Records drawn from a dataset:
[Start of section]

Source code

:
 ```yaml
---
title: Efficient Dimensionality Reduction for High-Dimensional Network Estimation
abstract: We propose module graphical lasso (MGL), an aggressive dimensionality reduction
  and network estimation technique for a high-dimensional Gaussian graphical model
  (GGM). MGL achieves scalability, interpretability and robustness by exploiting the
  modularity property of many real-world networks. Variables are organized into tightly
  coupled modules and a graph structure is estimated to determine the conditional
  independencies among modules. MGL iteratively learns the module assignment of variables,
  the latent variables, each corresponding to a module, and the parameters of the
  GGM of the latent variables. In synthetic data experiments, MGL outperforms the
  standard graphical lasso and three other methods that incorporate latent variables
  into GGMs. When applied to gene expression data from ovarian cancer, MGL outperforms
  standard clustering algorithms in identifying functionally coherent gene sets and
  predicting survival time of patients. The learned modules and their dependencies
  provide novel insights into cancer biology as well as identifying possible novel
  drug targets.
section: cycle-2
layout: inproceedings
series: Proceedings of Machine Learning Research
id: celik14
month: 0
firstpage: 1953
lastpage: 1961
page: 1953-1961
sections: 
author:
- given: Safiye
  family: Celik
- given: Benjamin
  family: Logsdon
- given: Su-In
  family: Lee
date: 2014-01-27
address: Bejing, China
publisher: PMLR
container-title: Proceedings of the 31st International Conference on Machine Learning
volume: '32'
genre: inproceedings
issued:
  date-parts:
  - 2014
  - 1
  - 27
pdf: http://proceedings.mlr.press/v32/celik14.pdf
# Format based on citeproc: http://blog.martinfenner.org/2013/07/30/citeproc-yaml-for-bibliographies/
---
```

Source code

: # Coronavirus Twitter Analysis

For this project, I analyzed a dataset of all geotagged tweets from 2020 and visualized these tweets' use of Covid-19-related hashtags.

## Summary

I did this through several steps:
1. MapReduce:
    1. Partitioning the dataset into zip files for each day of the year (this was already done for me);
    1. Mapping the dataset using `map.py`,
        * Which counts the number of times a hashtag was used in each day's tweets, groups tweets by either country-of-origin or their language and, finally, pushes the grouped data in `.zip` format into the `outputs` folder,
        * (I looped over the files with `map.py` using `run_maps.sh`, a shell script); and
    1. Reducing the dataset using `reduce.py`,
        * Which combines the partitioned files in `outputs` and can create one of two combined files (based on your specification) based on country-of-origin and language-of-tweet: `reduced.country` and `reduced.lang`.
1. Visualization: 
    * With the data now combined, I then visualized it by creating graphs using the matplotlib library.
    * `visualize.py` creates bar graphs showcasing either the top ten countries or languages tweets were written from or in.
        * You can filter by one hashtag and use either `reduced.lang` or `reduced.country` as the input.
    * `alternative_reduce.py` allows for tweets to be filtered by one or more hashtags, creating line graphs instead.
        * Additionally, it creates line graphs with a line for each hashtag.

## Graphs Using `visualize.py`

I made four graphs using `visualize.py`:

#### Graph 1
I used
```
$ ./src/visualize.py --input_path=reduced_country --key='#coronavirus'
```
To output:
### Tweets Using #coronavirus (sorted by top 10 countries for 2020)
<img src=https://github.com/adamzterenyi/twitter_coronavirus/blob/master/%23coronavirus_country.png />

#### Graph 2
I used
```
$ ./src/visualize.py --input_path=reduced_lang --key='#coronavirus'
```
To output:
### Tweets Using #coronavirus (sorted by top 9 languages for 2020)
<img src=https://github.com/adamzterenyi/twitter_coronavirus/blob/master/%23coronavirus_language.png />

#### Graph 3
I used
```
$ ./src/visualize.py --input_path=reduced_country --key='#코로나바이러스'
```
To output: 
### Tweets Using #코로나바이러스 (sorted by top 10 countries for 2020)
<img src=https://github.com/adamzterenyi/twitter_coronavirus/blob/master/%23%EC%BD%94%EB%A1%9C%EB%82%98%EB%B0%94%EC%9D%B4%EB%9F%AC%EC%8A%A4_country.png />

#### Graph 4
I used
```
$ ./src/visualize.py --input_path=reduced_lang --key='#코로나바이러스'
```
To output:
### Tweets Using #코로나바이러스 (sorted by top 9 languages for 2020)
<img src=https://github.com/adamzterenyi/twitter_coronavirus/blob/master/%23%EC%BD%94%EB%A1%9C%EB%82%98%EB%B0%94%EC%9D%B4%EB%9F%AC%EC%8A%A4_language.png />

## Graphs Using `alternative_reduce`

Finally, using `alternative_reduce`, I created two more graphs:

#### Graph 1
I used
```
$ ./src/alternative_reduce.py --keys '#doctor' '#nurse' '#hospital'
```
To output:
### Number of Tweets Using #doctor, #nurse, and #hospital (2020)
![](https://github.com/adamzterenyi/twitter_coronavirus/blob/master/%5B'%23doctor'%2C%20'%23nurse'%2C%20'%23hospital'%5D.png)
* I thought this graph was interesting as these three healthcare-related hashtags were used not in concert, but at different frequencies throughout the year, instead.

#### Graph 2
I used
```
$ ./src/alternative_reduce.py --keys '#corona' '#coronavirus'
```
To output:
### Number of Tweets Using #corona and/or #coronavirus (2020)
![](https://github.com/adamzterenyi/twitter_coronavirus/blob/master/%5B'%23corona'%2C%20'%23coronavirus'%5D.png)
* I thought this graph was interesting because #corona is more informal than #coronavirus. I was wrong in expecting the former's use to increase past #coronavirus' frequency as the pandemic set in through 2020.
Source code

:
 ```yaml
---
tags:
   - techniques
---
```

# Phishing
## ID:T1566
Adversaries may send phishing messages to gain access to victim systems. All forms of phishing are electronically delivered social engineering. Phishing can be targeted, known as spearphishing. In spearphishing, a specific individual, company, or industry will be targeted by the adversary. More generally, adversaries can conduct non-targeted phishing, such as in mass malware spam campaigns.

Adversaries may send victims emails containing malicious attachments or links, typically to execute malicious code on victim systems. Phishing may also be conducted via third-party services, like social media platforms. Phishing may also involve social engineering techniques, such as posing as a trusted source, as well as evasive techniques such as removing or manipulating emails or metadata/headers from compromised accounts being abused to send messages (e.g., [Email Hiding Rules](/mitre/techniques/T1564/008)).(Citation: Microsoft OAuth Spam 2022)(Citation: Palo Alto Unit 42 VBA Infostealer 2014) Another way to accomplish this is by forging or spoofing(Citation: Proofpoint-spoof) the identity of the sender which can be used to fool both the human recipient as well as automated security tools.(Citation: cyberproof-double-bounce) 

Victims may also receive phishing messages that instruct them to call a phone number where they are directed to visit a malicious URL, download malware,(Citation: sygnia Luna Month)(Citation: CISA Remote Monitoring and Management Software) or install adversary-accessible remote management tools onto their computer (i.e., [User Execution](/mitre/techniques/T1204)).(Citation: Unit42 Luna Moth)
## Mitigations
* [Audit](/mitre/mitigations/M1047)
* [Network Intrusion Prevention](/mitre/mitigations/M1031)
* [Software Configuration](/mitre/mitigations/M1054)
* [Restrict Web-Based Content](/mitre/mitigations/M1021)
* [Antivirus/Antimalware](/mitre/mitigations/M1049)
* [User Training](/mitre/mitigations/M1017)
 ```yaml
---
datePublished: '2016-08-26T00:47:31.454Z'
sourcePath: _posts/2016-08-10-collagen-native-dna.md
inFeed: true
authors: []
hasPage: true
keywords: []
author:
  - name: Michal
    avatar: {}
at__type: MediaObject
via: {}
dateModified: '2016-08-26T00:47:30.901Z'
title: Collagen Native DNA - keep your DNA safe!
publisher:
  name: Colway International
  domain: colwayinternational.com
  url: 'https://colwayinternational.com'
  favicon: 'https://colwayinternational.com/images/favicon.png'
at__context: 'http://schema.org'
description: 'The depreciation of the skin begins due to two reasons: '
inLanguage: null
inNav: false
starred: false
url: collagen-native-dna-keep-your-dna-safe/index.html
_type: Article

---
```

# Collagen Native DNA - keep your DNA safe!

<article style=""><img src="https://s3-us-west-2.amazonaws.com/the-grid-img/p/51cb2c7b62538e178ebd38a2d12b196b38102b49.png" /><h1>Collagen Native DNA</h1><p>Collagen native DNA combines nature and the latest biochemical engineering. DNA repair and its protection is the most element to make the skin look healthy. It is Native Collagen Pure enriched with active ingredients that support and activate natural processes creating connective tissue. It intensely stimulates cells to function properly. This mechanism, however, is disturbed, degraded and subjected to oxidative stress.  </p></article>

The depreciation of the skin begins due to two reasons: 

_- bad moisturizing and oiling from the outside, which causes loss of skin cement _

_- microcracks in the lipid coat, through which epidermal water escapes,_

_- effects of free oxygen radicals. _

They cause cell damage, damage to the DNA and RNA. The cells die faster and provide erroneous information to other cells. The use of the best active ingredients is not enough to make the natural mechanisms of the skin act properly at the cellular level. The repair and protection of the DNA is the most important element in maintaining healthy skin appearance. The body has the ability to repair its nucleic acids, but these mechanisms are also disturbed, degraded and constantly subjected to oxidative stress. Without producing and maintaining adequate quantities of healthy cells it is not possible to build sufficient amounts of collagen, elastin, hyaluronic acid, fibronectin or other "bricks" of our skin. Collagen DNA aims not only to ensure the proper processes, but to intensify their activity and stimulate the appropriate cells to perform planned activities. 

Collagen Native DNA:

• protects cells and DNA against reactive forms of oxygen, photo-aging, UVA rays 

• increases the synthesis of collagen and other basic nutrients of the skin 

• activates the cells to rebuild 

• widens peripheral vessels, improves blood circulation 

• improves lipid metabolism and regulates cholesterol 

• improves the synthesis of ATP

[End of section]

(Your goal): Look through the entries above, and wherever a line holds the word "combined", copy it.

(Expected output):
        * Which combines the partitioned files in `outputs` and can create one of two combined files (based on your specification) based on country-of-origin and language-of-tweet: `reduced.country` and `reduced.lang`.
    * With the data now combined, I then visualized it by creating graphs using the matplotlib library.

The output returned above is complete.